The eradication program in Colombia has two major goals: reducing the flow of cocaine and heroin to the United States, and helping the Colombian government reestablish control over the countryside. Yet despite the 2002 drop in coca production, to date the aerial fumigation policy does not appear to have made much progress towards those two major goals. On the first, cocaine use remains stable, while use of a similar drug, methamphetamine, appears to be on the increase. On the second goal, the policy will cut into the armed groups’ profits on the drug trade, but so far this does not appear to have a substantial impact. Moreover, fumigation without sufficient alternatives undercuts the Colombian government’s legitimacy in the countryside and is likely adding to the armed groups’ supply of recruits.

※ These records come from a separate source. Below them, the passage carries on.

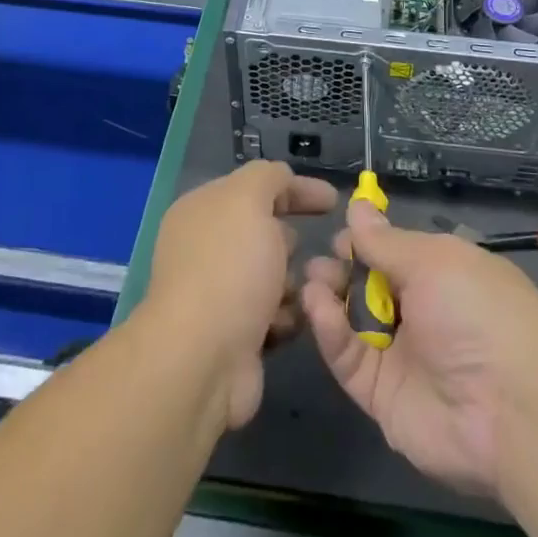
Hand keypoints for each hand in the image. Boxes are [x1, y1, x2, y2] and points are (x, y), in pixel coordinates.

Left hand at [142, 161, 337, 430]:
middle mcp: (207, 248)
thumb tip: (283, 180)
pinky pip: (275, 314)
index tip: (334, 202)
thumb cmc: (230, 268)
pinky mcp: (234, 334)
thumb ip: (268, 178)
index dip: (296, 189)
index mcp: (203, 210)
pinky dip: (288, 315)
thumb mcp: (249, 200)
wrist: (202, 359)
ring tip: (314, 290)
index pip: (255, 188)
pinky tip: (296, 320)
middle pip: (266, 233)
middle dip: (297, 241)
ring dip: (298, 282)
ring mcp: (219, 293)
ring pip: (275, 275)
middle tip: (325, 251)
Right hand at [302, 199, 537, 500]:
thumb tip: (357, 206)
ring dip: (330, 297)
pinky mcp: (382, 395)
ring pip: (354, 321)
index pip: (395, 252)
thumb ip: (386, 241)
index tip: (339, 234)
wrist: (512, 411)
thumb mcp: (434, 261)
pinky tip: (318, 307)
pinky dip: (331, 332)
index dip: (366, 241)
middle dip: (341, 269)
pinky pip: (349, 359)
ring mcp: (402, 355)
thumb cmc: (478, 312)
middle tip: (319, 262)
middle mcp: (422, 312)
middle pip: (369, 286)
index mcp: (444, 274)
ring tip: (312, 281)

While the larger aim of limiting drug abuse is laudable, the tactics must be examined. This controversial and costly policy—Colombia is the only country in the world where large-scale aerial fumigation is applied—merits scrutiny. Is this the most effective policy with the least negative side effects? Could another eradication strategy, with greater attention to a sustainable demand reduction strategy through treatment and prevention, be more effective with less damage to people and the environment?